__TASK DIRECTIONS__
When you reach the line containing "Which thing is at (1039, 634)?", begin copying exactly, and keep going through the last line of the records below, copying nothing before it.
═══ SUPPLIED RECORDS ═══
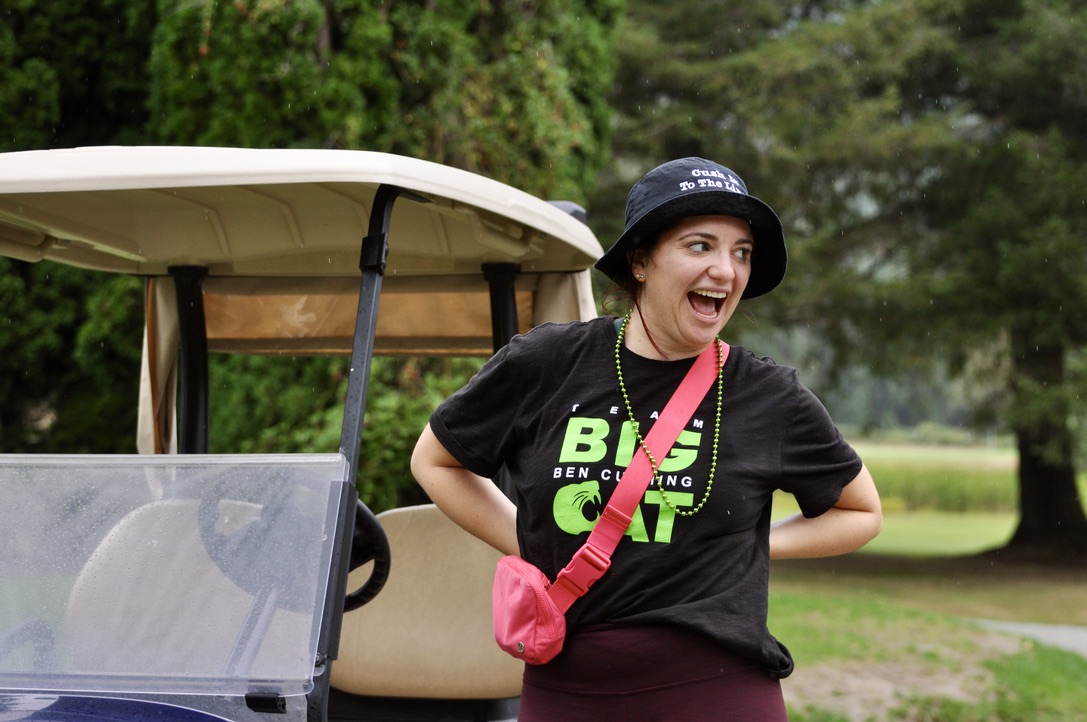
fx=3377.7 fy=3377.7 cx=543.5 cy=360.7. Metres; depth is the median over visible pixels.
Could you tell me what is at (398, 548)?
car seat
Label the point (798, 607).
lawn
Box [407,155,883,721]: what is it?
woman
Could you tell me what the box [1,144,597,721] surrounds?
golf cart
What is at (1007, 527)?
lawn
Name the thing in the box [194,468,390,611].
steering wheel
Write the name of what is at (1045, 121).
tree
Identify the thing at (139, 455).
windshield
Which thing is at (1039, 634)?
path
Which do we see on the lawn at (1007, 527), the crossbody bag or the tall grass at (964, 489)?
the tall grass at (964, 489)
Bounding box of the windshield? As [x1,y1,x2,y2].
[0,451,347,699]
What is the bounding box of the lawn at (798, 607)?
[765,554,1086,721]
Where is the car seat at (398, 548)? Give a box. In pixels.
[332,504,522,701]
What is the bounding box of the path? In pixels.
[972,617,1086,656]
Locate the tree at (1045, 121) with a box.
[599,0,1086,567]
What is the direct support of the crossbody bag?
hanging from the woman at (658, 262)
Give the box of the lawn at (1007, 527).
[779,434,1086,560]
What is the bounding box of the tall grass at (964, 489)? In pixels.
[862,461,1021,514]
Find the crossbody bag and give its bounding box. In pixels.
═══
__RESULT FOR THIS EXERCISE__
Which thing is at (1039, 634)?
path
Which do we see on the lawn at (1007, 527), the crossbody bag or the tall grass at (964, 489)?
the tall grass at (964, 489)
Bounding box of the windshield? As [x1,y1,x2,y2].
[0,451,347,699]
What is the bounding box of the lawn at (798, 607)?
[765,554,1086,721]
Where is the car seat at (398, 548)? Give a box. In pixels.
[332,504,522,701]
What is the bounding box of the path? In pixels.
[972,617,1086,656]
Locate the tree at (1045, 121) with a box.
[599,0,1086,567]
What is the direct support of the crossbody bag?
hanging from the woman at (658, 262)
Give the box of the lawn at (1007, 527).
[779,434,1086,560]
What is the bounding box of the tall grass at (964, 489)? In pixels.
[862,461,1021,514]
Find the crossbody bag and give its bounding box. In pixels.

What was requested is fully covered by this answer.